Abstract
An operating system kernel is the core of system software which is responsible for the integrity and operations of a conventional computer system. Authors of malicious software (malware) have been continuously exploring various attack vectors to tamper with the kernel. Traditional malware detection approaches have focused on the codecentric aspects of malicious programs, such as the injection of unauthorized code or the control flow patterns of malware programs. However, in response to these malware detection strategies, modern malware is employing advanced techniques such as reusing existing code or obfuscating malware code to circumvent detection.
In this dissertation, we offer a new perspective to malware detection that is different from the code-centric approaches. We propose the data-centric malware defense architecture (DMDA), which models and detects malware behavior by using the properties of the kernel data objects targeted during malware attacks. This architecture employs external monitoring wherein the monitor resides outside the monitored kernel to ensure tamper-resistance.

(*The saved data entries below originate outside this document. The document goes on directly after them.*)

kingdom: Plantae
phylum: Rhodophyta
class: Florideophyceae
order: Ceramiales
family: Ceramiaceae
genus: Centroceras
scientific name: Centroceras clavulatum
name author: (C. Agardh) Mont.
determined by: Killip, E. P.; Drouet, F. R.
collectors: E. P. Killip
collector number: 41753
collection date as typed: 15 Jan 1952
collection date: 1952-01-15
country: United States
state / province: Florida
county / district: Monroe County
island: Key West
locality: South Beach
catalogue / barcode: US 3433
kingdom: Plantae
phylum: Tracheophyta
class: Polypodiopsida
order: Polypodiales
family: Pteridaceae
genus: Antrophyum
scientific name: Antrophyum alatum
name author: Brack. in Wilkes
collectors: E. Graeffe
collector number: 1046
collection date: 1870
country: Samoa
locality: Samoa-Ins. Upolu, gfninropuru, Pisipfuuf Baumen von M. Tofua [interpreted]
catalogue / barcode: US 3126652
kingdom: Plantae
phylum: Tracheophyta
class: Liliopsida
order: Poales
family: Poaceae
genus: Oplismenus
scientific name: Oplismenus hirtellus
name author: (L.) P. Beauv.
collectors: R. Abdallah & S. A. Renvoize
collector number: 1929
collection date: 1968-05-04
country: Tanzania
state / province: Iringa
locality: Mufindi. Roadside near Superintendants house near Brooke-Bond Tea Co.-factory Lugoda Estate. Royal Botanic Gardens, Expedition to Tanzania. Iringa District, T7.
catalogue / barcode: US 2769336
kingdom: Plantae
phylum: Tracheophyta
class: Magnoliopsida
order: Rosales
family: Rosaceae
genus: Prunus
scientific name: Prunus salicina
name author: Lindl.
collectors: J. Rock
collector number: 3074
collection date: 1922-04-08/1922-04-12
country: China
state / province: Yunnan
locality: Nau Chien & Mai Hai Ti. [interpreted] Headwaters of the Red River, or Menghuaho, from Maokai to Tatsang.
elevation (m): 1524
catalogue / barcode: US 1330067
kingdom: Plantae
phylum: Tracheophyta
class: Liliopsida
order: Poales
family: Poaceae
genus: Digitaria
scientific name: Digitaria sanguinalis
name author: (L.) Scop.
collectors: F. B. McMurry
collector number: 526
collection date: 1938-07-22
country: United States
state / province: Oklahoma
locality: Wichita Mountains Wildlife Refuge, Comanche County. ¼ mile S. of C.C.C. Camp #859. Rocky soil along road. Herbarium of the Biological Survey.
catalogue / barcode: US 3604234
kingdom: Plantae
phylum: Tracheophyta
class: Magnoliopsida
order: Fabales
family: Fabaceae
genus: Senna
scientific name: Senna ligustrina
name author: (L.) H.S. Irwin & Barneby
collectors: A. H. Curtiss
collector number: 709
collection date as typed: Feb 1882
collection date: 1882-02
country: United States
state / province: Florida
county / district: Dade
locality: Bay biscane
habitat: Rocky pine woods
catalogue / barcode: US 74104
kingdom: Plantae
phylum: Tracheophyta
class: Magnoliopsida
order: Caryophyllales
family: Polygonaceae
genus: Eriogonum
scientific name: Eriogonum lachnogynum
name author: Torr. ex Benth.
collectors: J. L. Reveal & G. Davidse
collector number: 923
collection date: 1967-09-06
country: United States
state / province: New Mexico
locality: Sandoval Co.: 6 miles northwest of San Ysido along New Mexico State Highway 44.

It consists of two core system components that enable inspection of the kernel data properties.
First, an external monitor has a challenging task in identifying the data object information of the monitored kernel. We designed a runtime kernel object mapping system which has two novel characteristics: (1) an un-tampered view of data objects resistant to memory manipulation and (2) a temporal view capturing the allocation context of dynamic memory. We demonstrate the effectiveness of these views by detecting a class of malware that hides dynamic data objects. Also, we present our analysis of malware attack behavior targeting dynamic kernel objects.
Second, in addition to the mapping of kernel objects, we present a new kernel malware characterization approach based on kernel memory access patterns. This approach generates signatures of malware by extracting recurring data access patterns specific to malware attacks. Moreover, each memory pattern in the signature represents abstract data behavior; therefore, it can expose common data behavior among malware variants. Our experiments demonstrate the effectiveness of these signatures in the detection of not only malware with signatures but also malware variants that share memory access patterns.
Our results utilizing these approaches in the defense against kernel rootkits demonstrate that the DMDA can be an effective solution that complements code-centric approaches in kernel malware defense.